◆ RECORDS FOR THE EXERCISE ◆
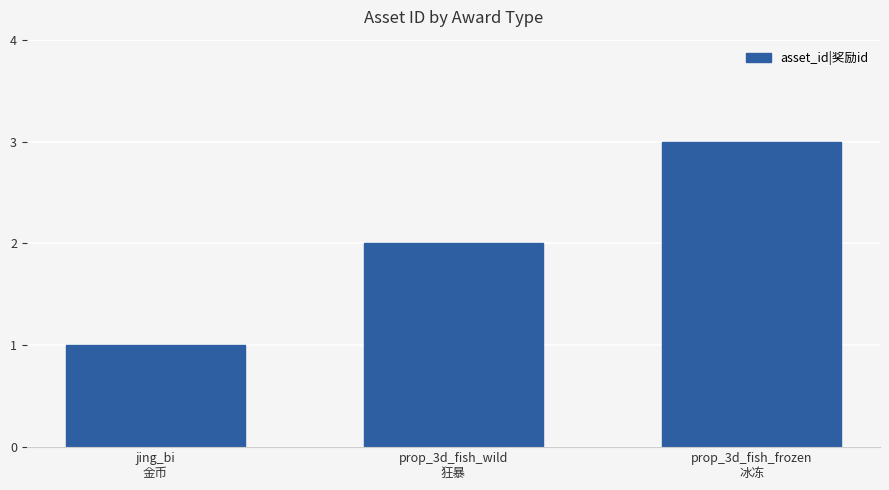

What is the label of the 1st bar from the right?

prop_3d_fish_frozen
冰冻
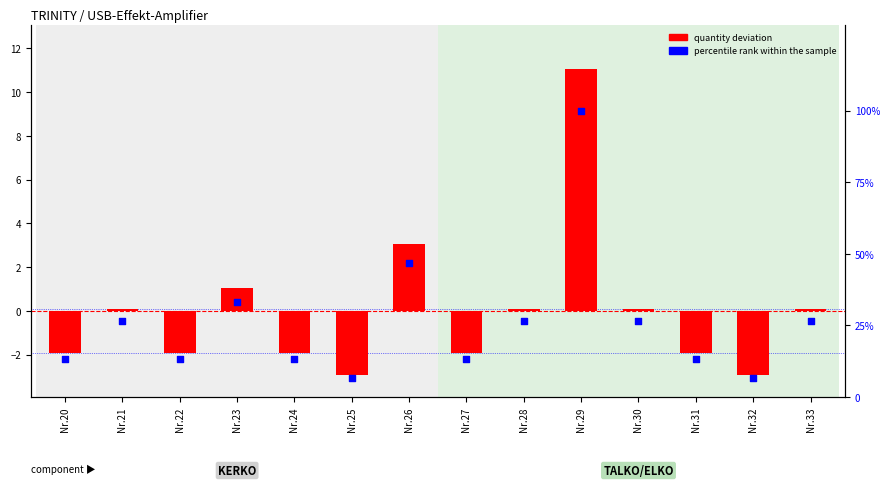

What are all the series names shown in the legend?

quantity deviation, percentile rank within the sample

◆ TASK DETAILS ◆
Copy the text of the records above verbatim, line for line, and leave out the pictures.

◆ OUTPUT FOR THIS TASK ◆
What is the label of the 1st bar from the right?

prop_3d_fish_frozen
冰冻

What are all the series names shown in the legend?

quantity deviation, percentile rank within the sample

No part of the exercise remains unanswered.